# Exercise requirements
For the word "begin", find each line in the entries where it occurs and copy that line.

# Given data
Start of Block

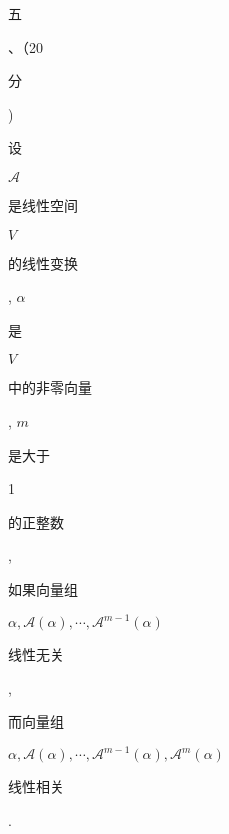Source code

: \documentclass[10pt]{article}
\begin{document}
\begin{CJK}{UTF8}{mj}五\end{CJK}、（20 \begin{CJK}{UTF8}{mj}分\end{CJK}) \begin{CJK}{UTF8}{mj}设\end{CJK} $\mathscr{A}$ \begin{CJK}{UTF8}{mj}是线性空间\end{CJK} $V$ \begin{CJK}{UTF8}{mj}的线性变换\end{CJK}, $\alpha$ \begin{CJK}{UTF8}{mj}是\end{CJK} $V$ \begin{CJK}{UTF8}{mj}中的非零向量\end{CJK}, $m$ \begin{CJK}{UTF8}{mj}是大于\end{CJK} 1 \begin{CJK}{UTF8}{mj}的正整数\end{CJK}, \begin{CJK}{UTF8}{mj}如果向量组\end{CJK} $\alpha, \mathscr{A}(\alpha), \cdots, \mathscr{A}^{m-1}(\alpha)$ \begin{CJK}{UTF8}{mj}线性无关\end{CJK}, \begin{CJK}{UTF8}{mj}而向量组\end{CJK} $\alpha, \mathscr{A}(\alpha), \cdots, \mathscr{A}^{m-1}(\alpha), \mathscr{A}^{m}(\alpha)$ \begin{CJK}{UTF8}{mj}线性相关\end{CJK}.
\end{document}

End of Block

# Your solution
\begin{document}
\begin{CJK}{UTF8}{mj}五\end{CJK}、（20 \begin{CJK}{UTF8}{mj}分\end{CJK}) \begin{CJK}{UTF8}{mj}设\end{CJK} $\mathscr{A}$ \begin{CJK}{UTF8}{mj}是线性空间\end{CJK} $V$ \begin{CJK}{UTF8}{mj}的线性变换\end{CJK}, $\alpha$ \begin{CJK}{UTF8}{mj}是\end{CJK} $V$ \begin{CJK}{UTF8}{mj}中的非零向量\end{CJK}, $m$ \begin{CJK}{UTF8}{mj}是大于\end{CJK} 1 \begin{CJK}{UTF8}{mj}的正整数\end{CJK}, \begin{CJK}{UTF8}{mj}如果向量组\end{CJK} $\alpha, \mathscr{A}(\alpha), \cdots, \mathscr{A}^{m-1}(\alpha)$ \begin{CJK}{UTF8}{mj}线性无关\end{CJK}, \begin{CJK}{UTF8}{mj}而向量组\end{CJK} $\alpha, \mathscr{A}(\alpha), \cdots, \mathscr{A}^{m-1}(\alpha), \mathscr{A}^{m}(\alpha)$ \begin{CJK}{UTF8}{mj}线性相关\end{CJK}.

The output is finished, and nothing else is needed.